Pierre Buhler, Ambassadeur de France à Singapour (2006-2009) et en Pologne (2012-2016) Président de l'Institut Français (2017-2020) Chargé d'enseignement à Sciences Po (PSIA)

 

“La guerre, la barbarie et l’irrationnel”

La concomitance du Prix du Livre de Géopolitique avec la guerre faite par la Russie à l’Ukraine souligne, en les confirmant, les prémonitions de deux penseurs de l’ordre du monde lauréats du Prix Spécial du Jury, Thérèse Delpech, à titre posthume, en 2013 et Yves Lacoste, en 2014. La première, normalienne agrégée de philosophie convertie à la réflexion stratégique, avait tour à tour publié L'ensauvagement : essai sur le retour de la barbarie au xxie siècle (2005) puis L'appel de l’ombre : puissance de l'irrationnel (2010). Le second, Yves Lacoste, le géographe qui a réhabilité la géopolitique – et fondé l’Institut Français de Géopolitique – avait, en 1976, publié un essai au titre provocateur, La Géographie, ça sert, d'abord, à faire la guerre.

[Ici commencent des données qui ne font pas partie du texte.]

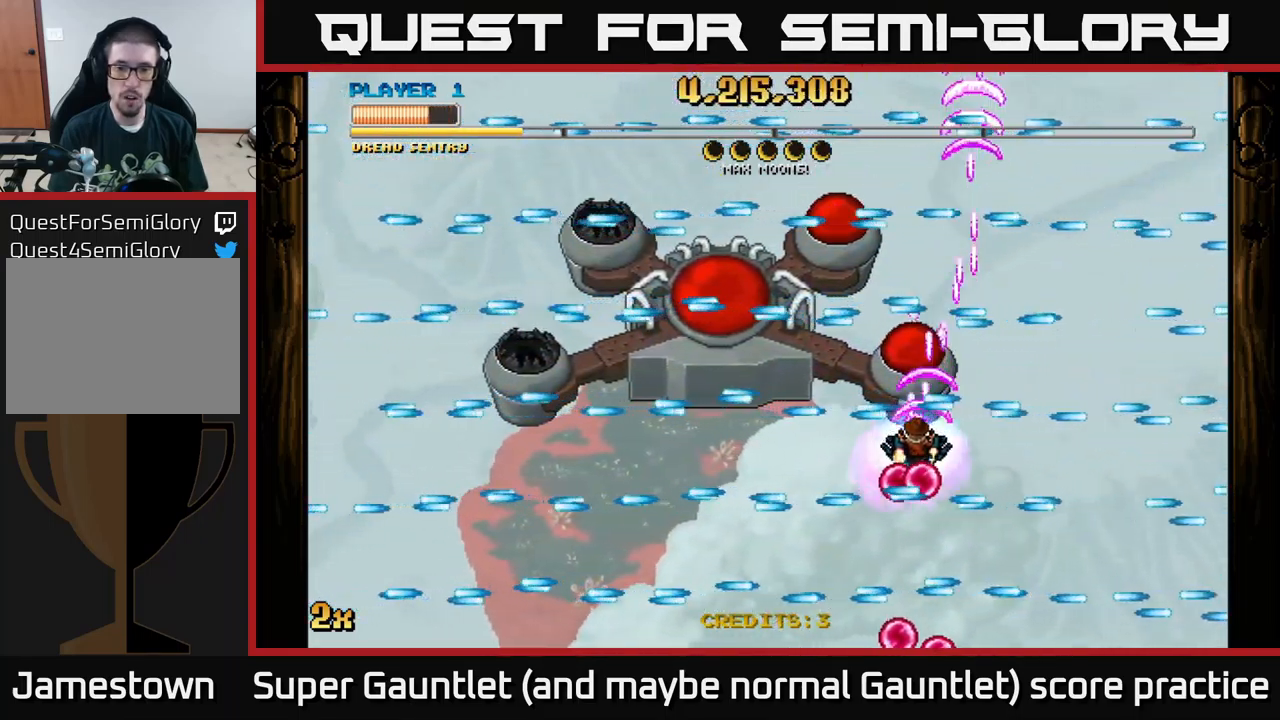
{"buttons": ["A"], "left_stick": "left", "right_stick": "center", "events": [[33, "left_stick", "center"], [367, "left_stick", "left"]]}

Ces ouvrages apportent, par leurs titres, certes, mais plus encore par leur teneur, quelques clefs de compréhension des ressorts profonds et des modalités d’une entreprise que de précédentes initiatives de la Russie avaient annoncée, avec la guerre en Géorgie (2008), puis dans le Donbass, précédée par l’annexion de la Crimée (2014), mais aussi l’intervention, plus au loin, en Syrie. Elles n’avaient été, à chaque fois, analysées, avec une constance dans le déni, qu’en termes de revendications limitées déclenchées par des circonstances contingentes. Or elles s’inscrivaient dans une démarche dictée à la fois par les lignes de force de la géographie – le complexe obsidional de la Russie – et la quête incessante d’une « sphère d’influence », en clair d’un contrôle politique de son voisinage et d’au-delà.

Et si la « barbarie » n’a jamais vraiment pris congé, à la faveur de la fin de la Guerre froide, pendant la dernière décennie du XXe siècle, elle s’est réveillée dès le début du siècle suivant avec la déliquescence d’un ordre international qu’on avait espéré, après un demi-siècle de paralysie, consolider et rendre fonctionnel par la règle de droit et le multilatéralisme. Mais sous les coups de boutoir de puissances « révisionnistes », qui estiment que les règles qui les contraignent ont été écrites alors qu’elles n’étaient pas en position de force, la corrosion de cet ordre n’a pas connu de répit, et encore moins d’inversion, libérant les instincts du monde décrit par Hobbes. Des instincts que « la puissance de l’irrationnel » rend plus imprévisibles encore.